About Founders Memorial Garden & House

The gardens on the property were conceived, designed, and installed during the tenure of Hubert Owens, the founder and first dean of the landscape architecture program at the university during the 1940s. Financial support for the installation of the Gardens came from several individual garden club organizations around the state. Today, the Garden is maintained by the College of Environment and Design, and serves as a teaching resource for the College as well as for other units across the campus.

The Founders Memorial Garden commemorates the twelve founders of the first American Garden Club, the Ladies Garden Club of Athens, which was founded in 1891. With funds raised by the Garden Club of Georgia, Dean Hubert B. Owens, his staff, and students of the Landscape Architecture Department designed the garden. The layout of the two and one-half acre series of gardens, the grounds of the former Headquarters House for the Garden Club of Georgia, consists of a formal boxwood garden, two courtyards, a terrace, and a perennial garden as well as two informal areas.

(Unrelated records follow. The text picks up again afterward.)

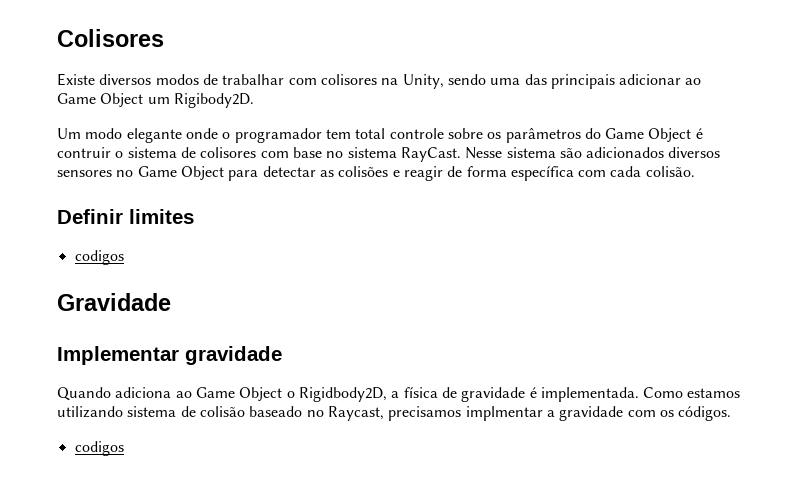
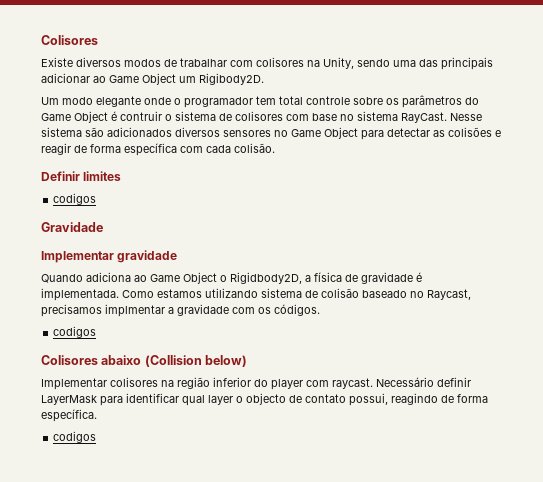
(124, 448) none -> [41,355,248,367] [41,377,471,390] [41,393,488,406] [41,409,97,422] [53,431,97,443] // Colisores abaixo (Collision below) // Implementar colisores na região inferior do player com raycast. Necessário definir LayerMask para identificar qual layer o objecto de contato possui, reagindo de forma específica. // codigos

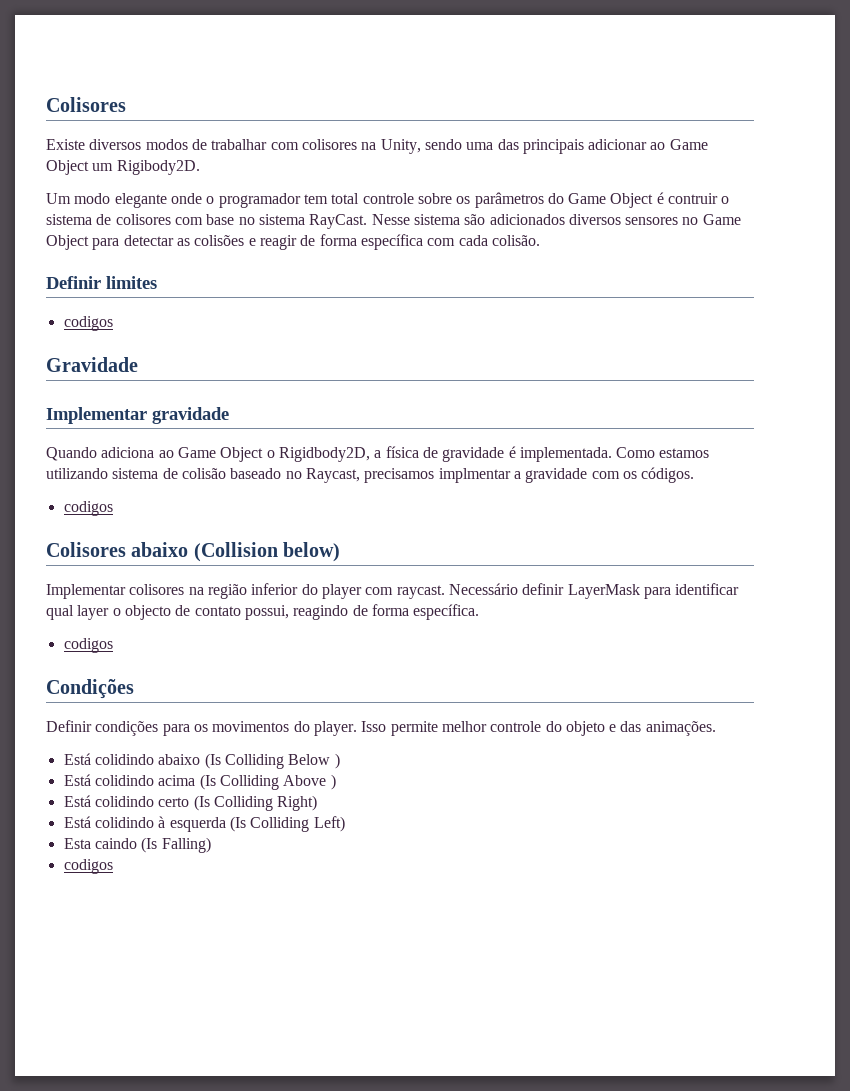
(97, 437) none -> [46,679,134,699] [46,720,716,736] [63,753,340,769] [63,774,336,790] [63,795,318,811] [63,816,345,832] [63,837,211,853] [63,859,113,874] // Condições // Definir condições para os movimentos do player. Isso permite melhor controle do objeto e das animações. // Está colidindo abaixo (Is Colliding Below ) // Está colidindo acima (Is Colliding Above ) // Está colidindo certo (Is Colliding Right) // Está colidindo à esquerda (Is Colliding Left) // Esta caindo (Is Falling) // codigos

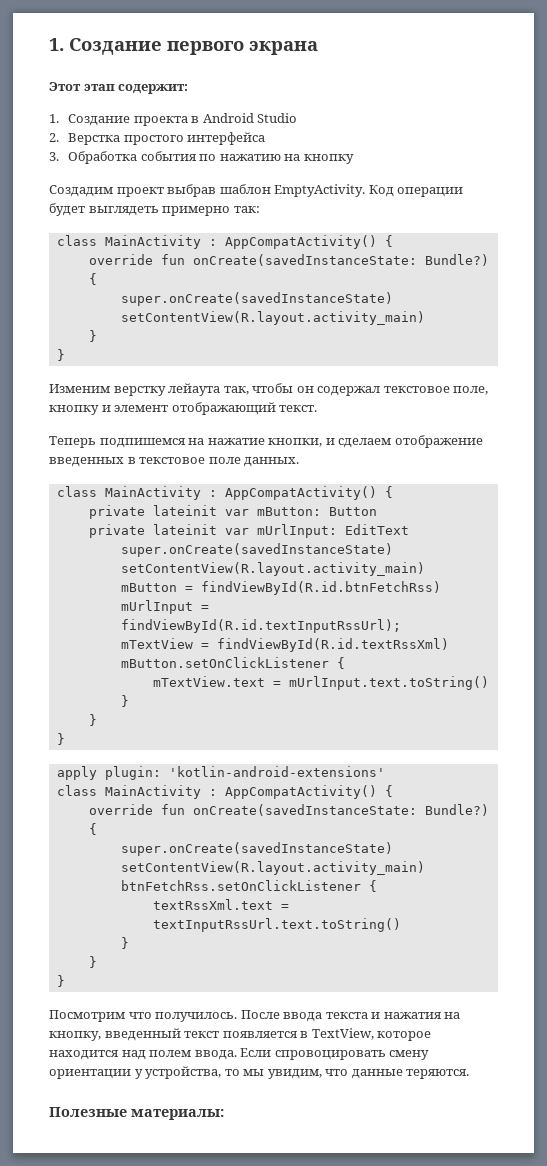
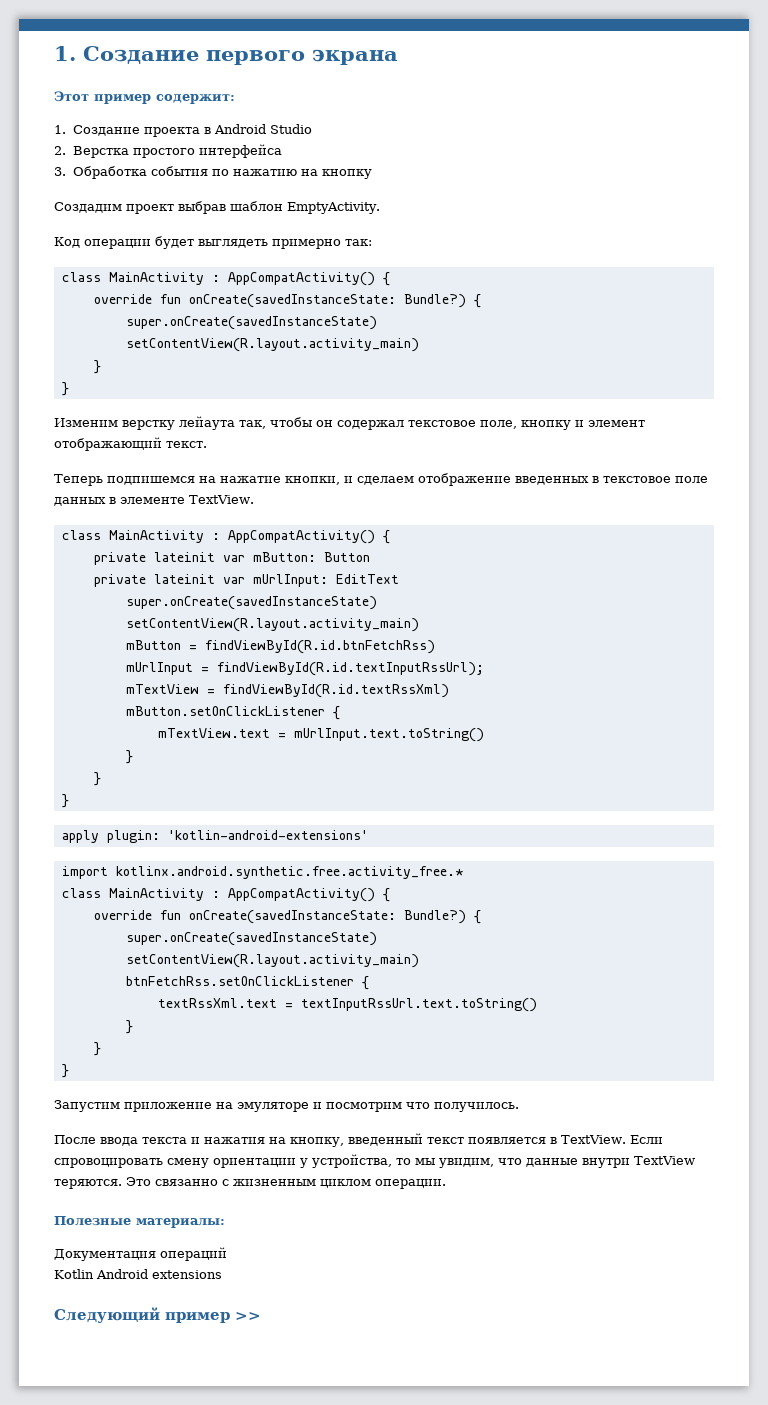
[83,84,115,91] этап -> [94,94,151,104] пример
(366, 190) none -> (380, 208) //
[244,457,300,467] данных. -> [54,495,254,506] данных в элементе TextView.
(385, 771) none -> [61,866,463,879] // import kotlinx.android.synthetic.free.activity_free.*
[49,1010,125,1022] Посмотрим -> [54,1100,402,1112] Запустим приложение на эмуляторе и посмотрим
(238, 1017) none -> (519, 1107) //
[311,1028,432,1041] [49,1050,237,1060] TextView, которое находится над полем ввода. -> [561,1135,626,1144] TextView.
(403, 1074) none -> [582,1156,695,1168] внутри TextView
[49,1107,224,1120] // Полезные материалы: -> [126,1177,446,1189] [54,1216,225,1228] [54,1247,227,1261] [54,1269,222,1279] [54,1307,261,1323] Это связанно с жизненным циклом операции. // Полезные материалы: // Документация операций // Kotlin Android extensions // Следующий пример >>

The rose-brick, Greek Revival style house was built in 1857. The house and garden are on the National Register of Historic Places as well as the Georgia Register of Historic Places.

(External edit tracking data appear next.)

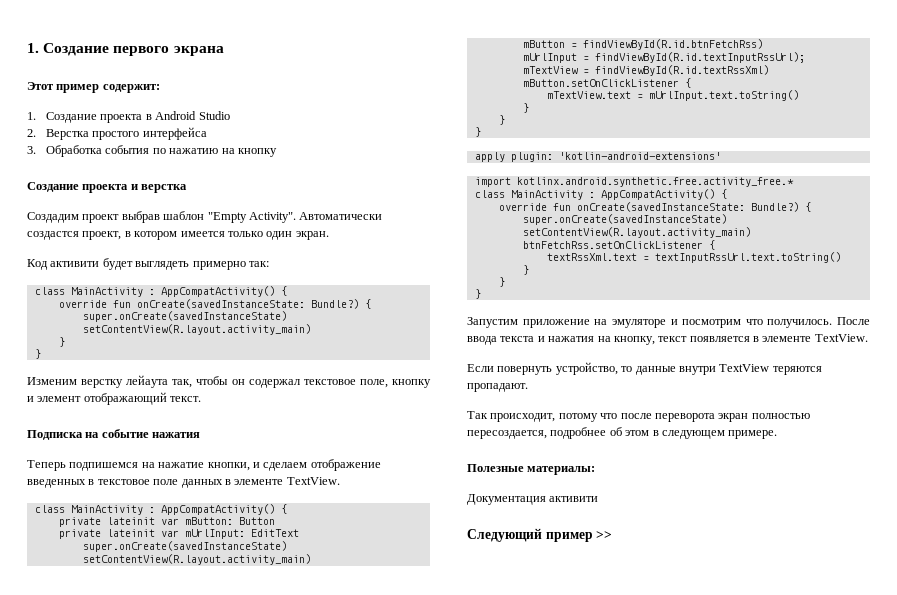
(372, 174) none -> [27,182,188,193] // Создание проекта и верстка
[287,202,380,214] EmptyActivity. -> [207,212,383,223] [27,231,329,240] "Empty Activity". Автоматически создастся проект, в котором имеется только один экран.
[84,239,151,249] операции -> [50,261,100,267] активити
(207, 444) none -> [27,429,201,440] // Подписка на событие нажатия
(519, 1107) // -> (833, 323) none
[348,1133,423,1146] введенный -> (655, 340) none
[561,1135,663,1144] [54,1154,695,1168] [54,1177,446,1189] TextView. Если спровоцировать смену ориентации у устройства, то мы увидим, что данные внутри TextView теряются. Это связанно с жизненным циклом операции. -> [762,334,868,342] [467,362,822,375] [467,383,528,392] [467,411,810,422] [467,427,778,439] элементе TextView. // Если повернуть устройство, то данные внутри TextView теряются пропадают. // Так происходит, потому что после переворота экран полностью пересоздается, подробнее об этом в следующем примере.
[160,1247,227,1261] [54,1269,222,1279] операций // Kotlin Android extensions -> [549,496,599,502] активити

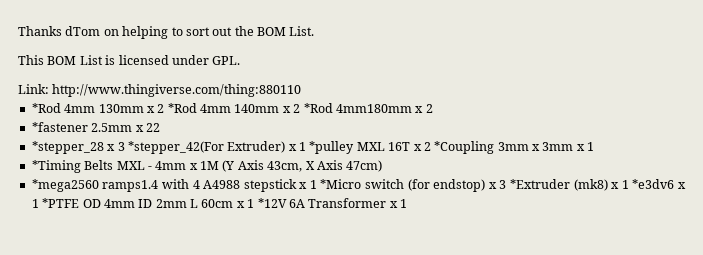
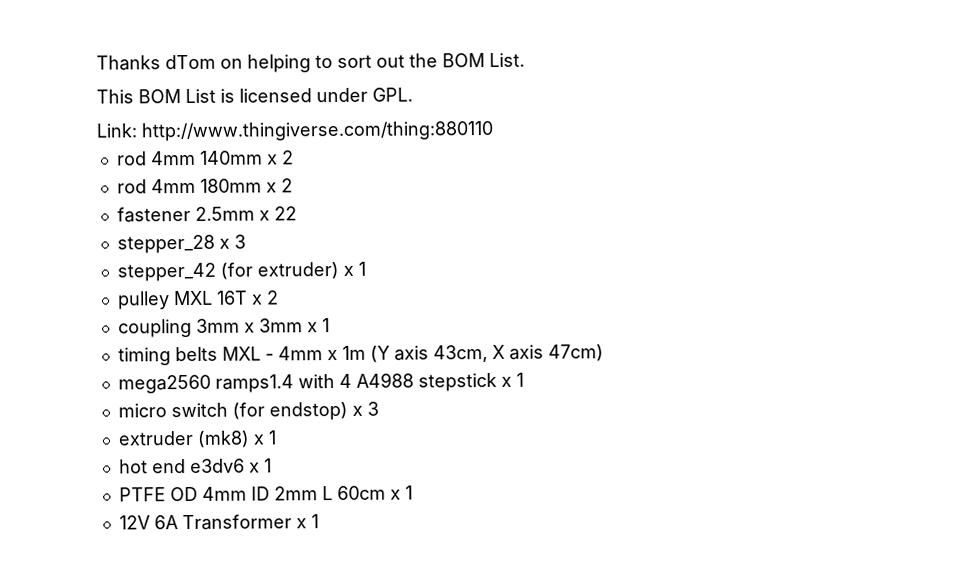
[31,103,197,113] *Rod 4mm 130mm x 2 *Rod -> [116,151,147,166] rod
[303,103,433,113] [31,122,88,132] *Rod 4mm180mm x 2 // *fastener -> [116,178,293,194] [116,206,191,223] // rod 4mm 180mm x 2 // fastener
[31,141,355,154] *stepper_28 x 3 *stepper_42(For Extruder) x 1 *pulley -> [116,234,246,254] [116,261,366,282] [116,291,170,310] stepper_28 x 3 // stepper_42 (for extruder) x 1 // pulley
[434,141,495,154] *Coupling -> [117,318,192,338] // coupling
[31,160,114,173] *Timing Belts -> [117,346,218,366] timing belts
[200,160,264,172] 1M (Y Axis -> [341,345,429,363] 1m (Y axis
[316,160,343,170] Axis -> [508,344,544,360] axis
[31,179,99,192] *mega2560 -> [117,374,211,394] mega2560
[320,179,362,189] *Micro -> [117,403,167,418] // micro
[510,179,571,189] *Extruder -> [117,430,194,446] // extruder
[632,179,687,189] [31,198,80,208] *e3dv6 x 1 *PTFE -> [118,458,272,474] [118,487,166,502] // hot end e3dv6 x 1 // PTFE
[257,198,287,208] *12V -> [118,515,150,530] // 12V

The garden is also the home of the Robert J. Hill Courtyard. Professor Hill taught landscape architecture at UGA for 30 years, and served as the director of the garden for 20 years. The courtyard, tucked between the kitchen house and smokehouse in the center of the Founders Garden complex, is the first piece of UGA property in CED stewardship to be approved for naming by the Board of Regents.

Built in 1857, the historic Greek Revival house with its adjacent kitchen building and smokehouse serves as a pivotal point for the Founders Memorial Garden. Originally built as a faculty residence, the house served as student housing and dining hall from 1898 to 1919; as the residence for the first Dean of Women, Mary Lyndon, in the early 1920s; as home to the first campus sorority, Phi Mu, in the late 1920s; and home to the Department of Landscape Architecture during the 1940s and 1950s. The Garden Club of Georgia occupied the house as its state headquarters from 1963 to 1998.